Daftar Tugas:
1. Tolong ringkas paragraf yang diawali "Pada bulan April yang silam" dalam tulisan tentang budaya cepat-cepat buang menjadi daftar poin singkat, dengan tetap memuat fakta utamanya.
2. Salin dengan tepat bagian dari tulisan tentang budaya cepat-cepat buang yang dimulai dengan "Mentalitas Berbahaya" dan berlanjut sampai "tidak ada lagi.".
3. Tuliskan bagian selanjutnya dari tulisan tentang budaya cepat-cepat buang, dimulai tepat setelah kalimat terakhir yang ada.

Kutipan Pilihan:
Budaya "Cepat-cepat Buang"



Mentalitas Berbahaya 

Judul tulisan di atas sebenarnya adalah sebuah versi terjemahan saya untuk sebuah ungkapan yang sudah lama dipakai dalam pelbagai wacana budaya manusia, tetapi yang beberapa tahun belakangan ini menjadi populer kembali karena ungkapan itu dipakai oleh Paus Fransiskus dalam ensikliknya pada tahun 2015, tentang lingkungan hidup. Judul ensiklik itu ialah Laudato Si' (Terpujilah Engkau). Ungkapan itu sendiri tidak lain ialah "throw away culture." Ungkapan inilah yang saya terjemahkan menjadi "budaya cepat-cepat membuang." Bisa juga diganti misalnya dengan "budaya cepat-cepat ganti." Hal itu terjadi, karena orang merasa bosan, orang merasa bahwa kegunaan dari sesuatu itu sudah tidak ada lagi. 

Pada bulan April yang silam, tepatnya pada tanggal 8, saya mengikuti Seminar I, seminar proposal Tesis dari salah seorang mahasiswa kami pada program Magister ilmu teologi UNPAR, Bandung. Di dalam proposal tesis itu, dan terutama di dalam presentasinya, mahasiswa tersebut menyinggung tentang fenomena throw-away culture yang sudah menjadi semacam mentalitas manusia. Sebagaimana sudah dikatakan di atas tadi, mentalitas ini adalah mentalitas yang terkait dengan sikap manusia yang disinggung Paus Fransiskus dalam ensikliknya.

Data pemahaman grafik:
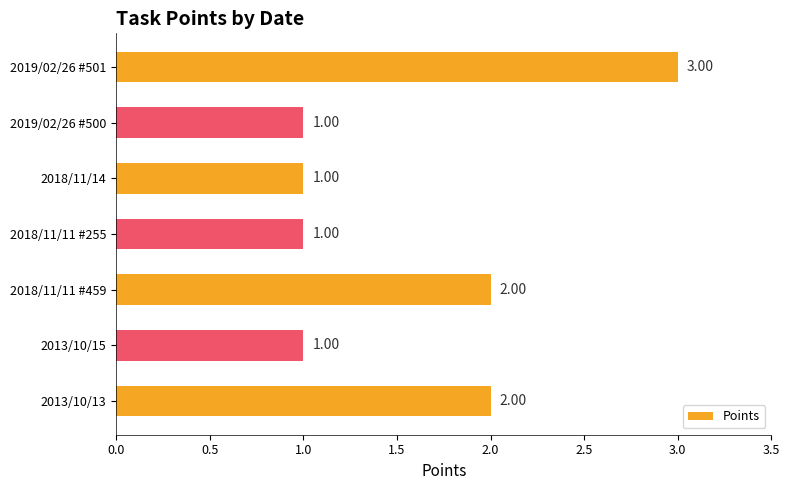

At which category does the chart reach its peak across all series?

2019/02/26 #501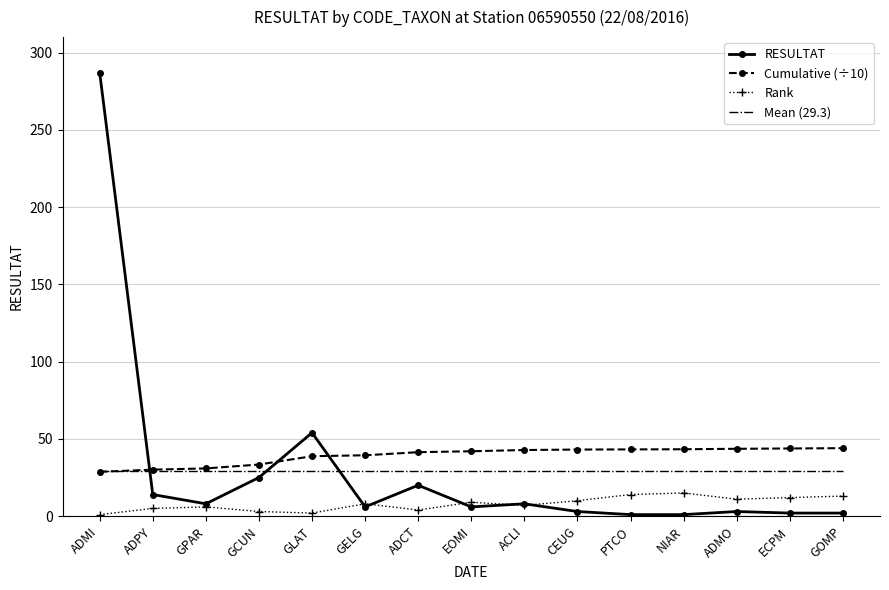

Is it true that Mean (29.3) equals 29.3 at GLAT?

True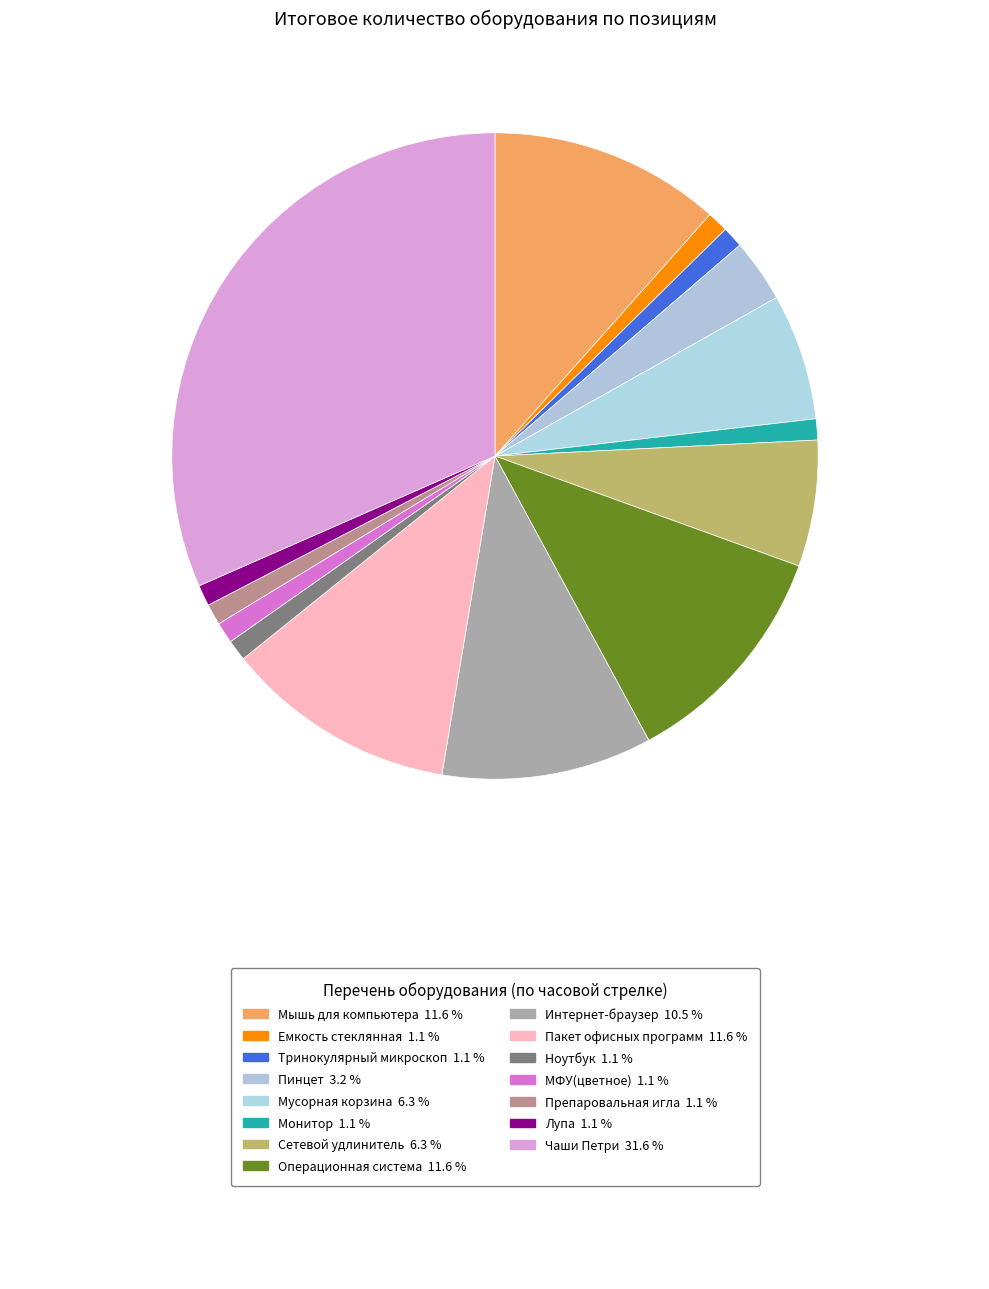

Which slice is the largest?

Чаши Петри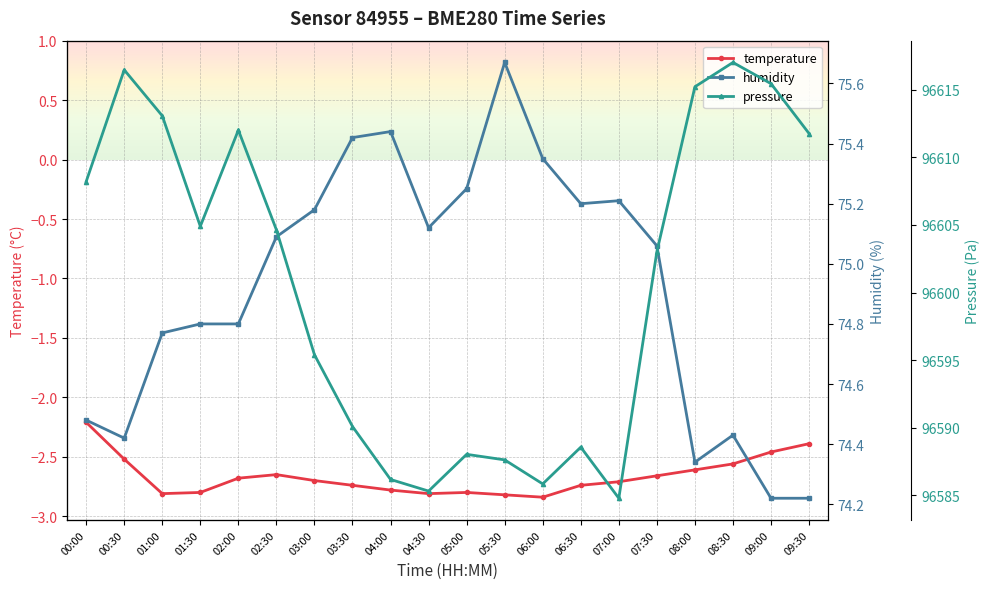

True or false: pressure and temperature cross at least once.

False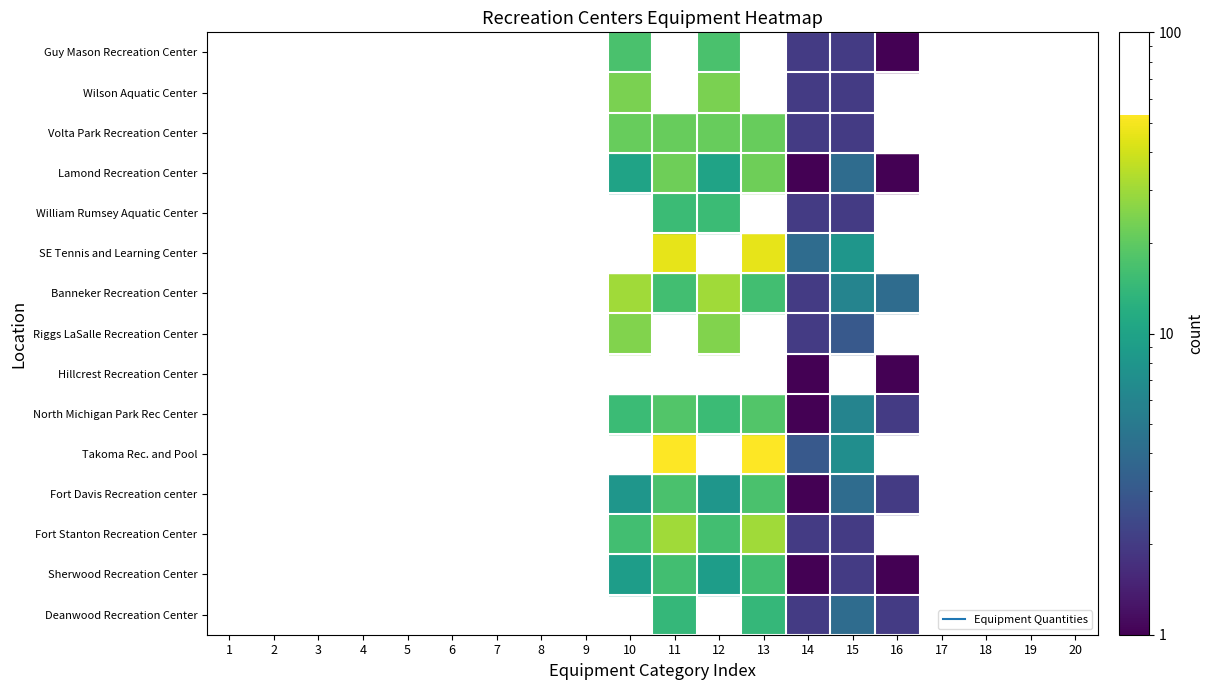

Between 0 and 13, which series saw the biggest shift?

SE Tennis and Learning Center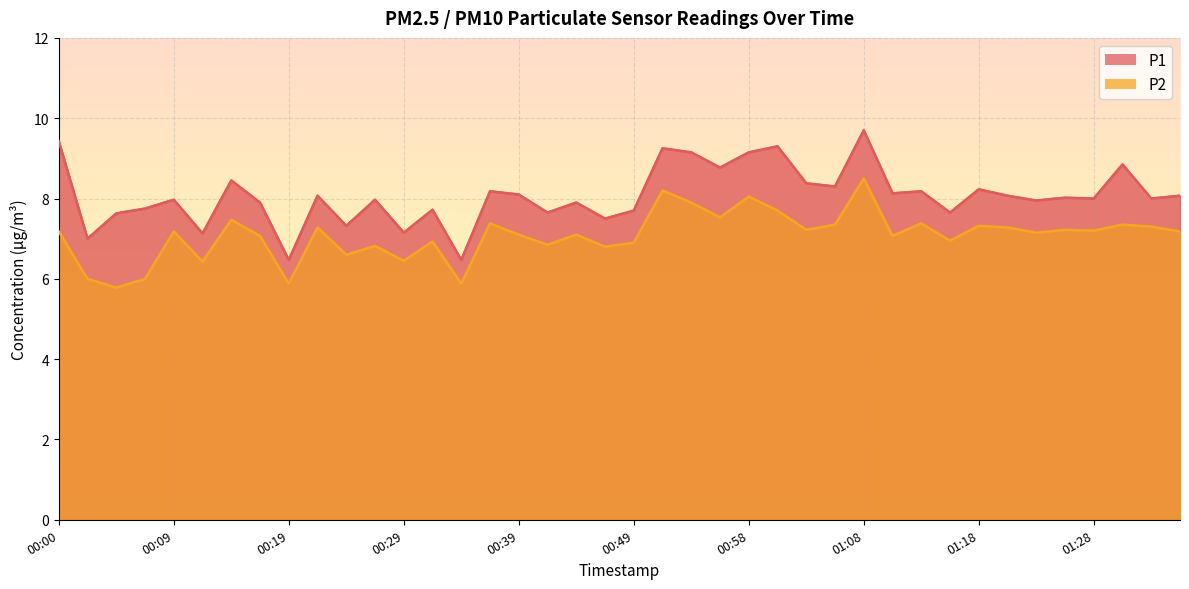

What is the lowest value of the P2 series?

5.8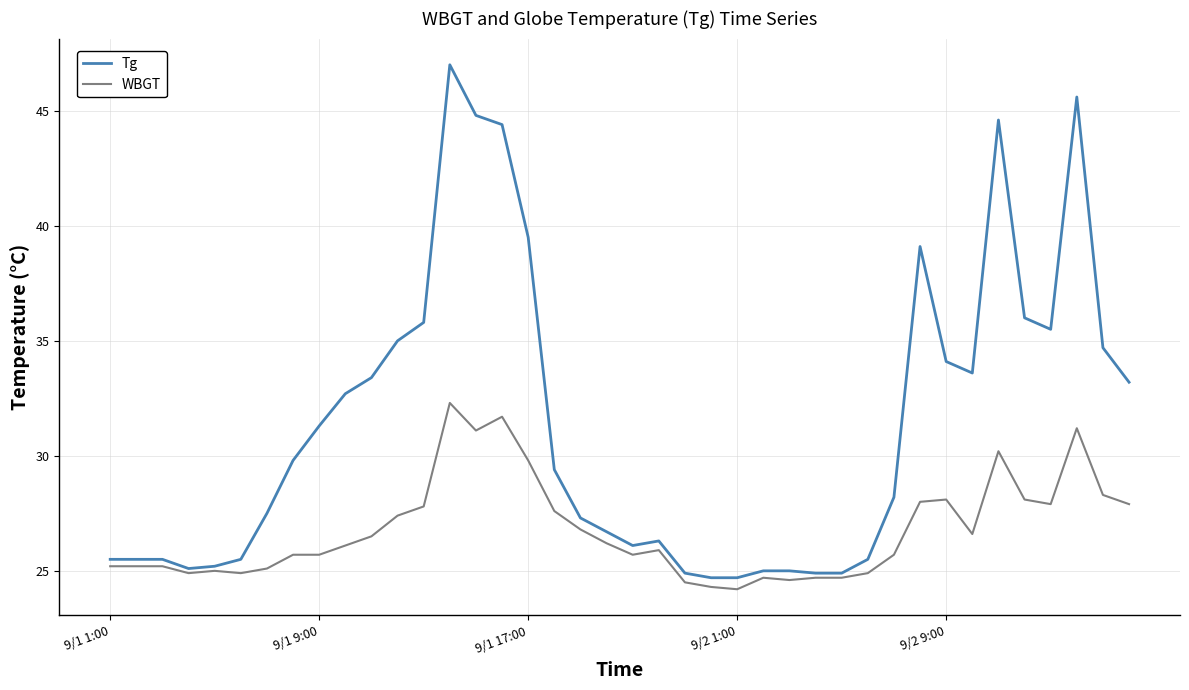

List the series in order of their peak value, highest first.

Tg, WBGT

Jawaban:
1.
- Pada 8 April, penulis mengikuti Seminar I, yaitu seminar proposal tesis seorang mahasiswa program Magister ilmu teologi UNPAR, Bandung.
- Dalam proposal tesis itu, terutama saat presentasi, mahasiswa tersebut menyinggung fenomena throw-away culture yang sudah menjadi semacam mentalitas manusia.
- Mentalitas ini terkait dengan sikap manusia yang disinggung Paus Fransiskus dalam ensikliknya.

2.
Mentalitas Berbahaya 

Judul tulisan di atas sebenarnya adalah sebuah versi terjemahan saya untuk sebuah ungkapan yang sudah lama dipakai dalam pelbagai wacana budaya manusia, tetapi yang beberapa tahun belakangan ini menjadi populer kembali karena ungkapan itu dipakai oleh Paus Fransiskus dalam ensikliknya pada tahun 2015, tentang lingkungan hidup. Judul ensiklik itu ialah Laudato Si' (Terpujilah Engkau). Ungkapan itu sendiri tidak lain ialah "throw away culture." Ungkapan inilah yang saya terjemahkan menjadi "budaya cepat-cepat membuang." Bisa juga diganti misalnya dengan "budaya cepat-cepat ganti." Hal itu terjadi, karena orang merasa bosan, orang merasa bahwa kegunaan dari sesuatu itu sudah tidak ada lagi.

3.
Budaya Hedonis Konsumtif 

Di dalam ensiklik itu Bapa Suci menyinggung fakta bahwa salah satu penyebab dari terjadinya krisis ekologi yang melanda bumi (lingkungan hidup dan rumah kita bersama ini, bahkan ibunda kita, ibunda bumi) ialah kultur atau mentalitas cepat-cepat buang itu. Apa-apa saja yang pernah dimiliki, diraih, dibeli manusia, jika ia sudah bosan maka, ia akan membuangnya, tidak lagi mempedulikannya, tidak lagi menaruh per-hati-an kepadanya. Hatinya sudah tidak ada lagi di sana. Hasilnya jelas, yaitu ada banyak sampah yang dihasilkan oleh manusia. Di mana-mana ada sampah di seluruh dunia. Kita manusia dikelilingi oleh sampah yang kita hasilkan sendiri. 

Tidak hanya sampah sisa-sisa pakaian, sisa-sisa kertas, sisa proses produksi dalam industri atau pabrik, sampah atau limbah kimia, limbah dari rumah sakit. Yah, tidak hanya itu saja. Melainkan ada juga sampah sisa-sisa makanan yang tidak habis dimakan oleh manusia. Makanan yang sudah dibeli, hanya disentuh sedikit saja, lalu sisanya dibuang begitu saja. 

Kiranya itu adalah dampak dari gaya hidup serba konsumtif dan hedonis, hanya mencari kepuasan, hanya mengupayakan kenikmatan sesaat saja, kenikmatan mulut. Memang bagi sebagian orang, makanan itu adalah untuk mulut. Padahal untuk sebagian besar manusia yang lain di dunia ini, makanan adalah untuk perut. Yang terdahulu berlaku bagi para pemburu kenikmatan. Yang kemudian berlaku bagi orang-orang yang miskin dan kelaparan. Bagi kelompok yang terdahulu, seakan-akan berlaku hukum seperti berikut ini: Kalau saya tidak suka lagi, maka saya pun membuangnya. Atau kalau saya sudah tidak suka lagi, saya boleh dengan gampang membuangnya. Tanpa rasa bersalah, tanpa rasa berdosa sedikitpun. Tanpa rasa malu juga.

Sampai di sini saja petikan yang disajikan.